It is easy to see that $D(||x||^2)(x) = 2x^T$, where $D$ denotes the (total) dervative. The gradient is the transpose of the derivative. Also $D(Ax + b)(x) = A$. By the chain rule, $Df(x) = 2(Ax - b)^TA$. Thus $\nabla f(x) = Df(x)^T = 2A^T(Ax - b)$.
To compute $Dg(x)$, it will be helpful to first compute $D(||x||)(x)$. By the chain rule, \begin{align}
D(||x||)(x) &= D(\sqrt{||x||^2})(x) \\
&= \frac{1}{2}(||x||^2)^{-1/2}2x^T \\
&= \frac{1}{||x||}x^T.
\end{align}
Now the derivative of $g$ is easy to obtain using the chain rule: $Dg(x) = \frac{1}{||y - Ax||}(y - Ax)^T(-A)$. So $\nabla g(x) = -\frac{1}{||y - Ax||}A^T(y - Ax)$.

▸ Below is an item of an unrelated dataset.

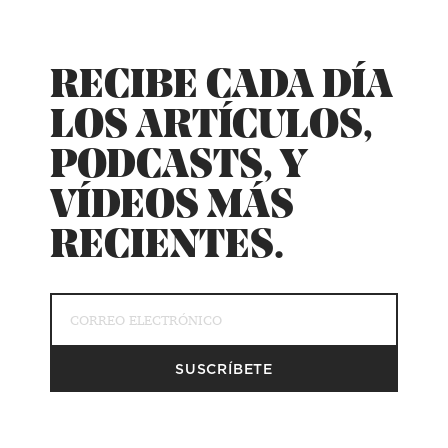
RECIBE CADA DÍA
LOS ARTÍCULOS,
PODCASTS, Y
VÍDEOS MÁS
RECIENTES.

Edit: I guess you meant $f(x) = (Ax - b)^TR^{-1}(Ax - b)$. To compute the derivative of $f$, it is convenient to first compute the derivative of $q(x) = x^TBx$, where $B$ is any matrix. For any vector $y$ we have
\begin{align}
q(x + y) &= (x + y)^TB(x + y) \\
&= (x^T + y^T)(Bx + By) \\
&= x^TBx + x^TBy + y^TBx + y^TBy \\
&= q(x) + x^TBy + (Bx)^Ty + O(|y|^2) \\
&= q(x) + x^T(B + B^T)y + O(|y|^2).
\end{align}
Hence $Dq(x) = x^T(B + B^T)$. Note with $B = R^{-1}$, $f(x) = q(Ax - b)$. Hence by chain rule, $$Df(x) = (Ax - b)^T(R^{-1} + (R^{-1})^T)A.$$ Taking the transpose gives $$\nabla f(x) = A^T((R^{-1})^T + R^{-1})(Ax - b).$$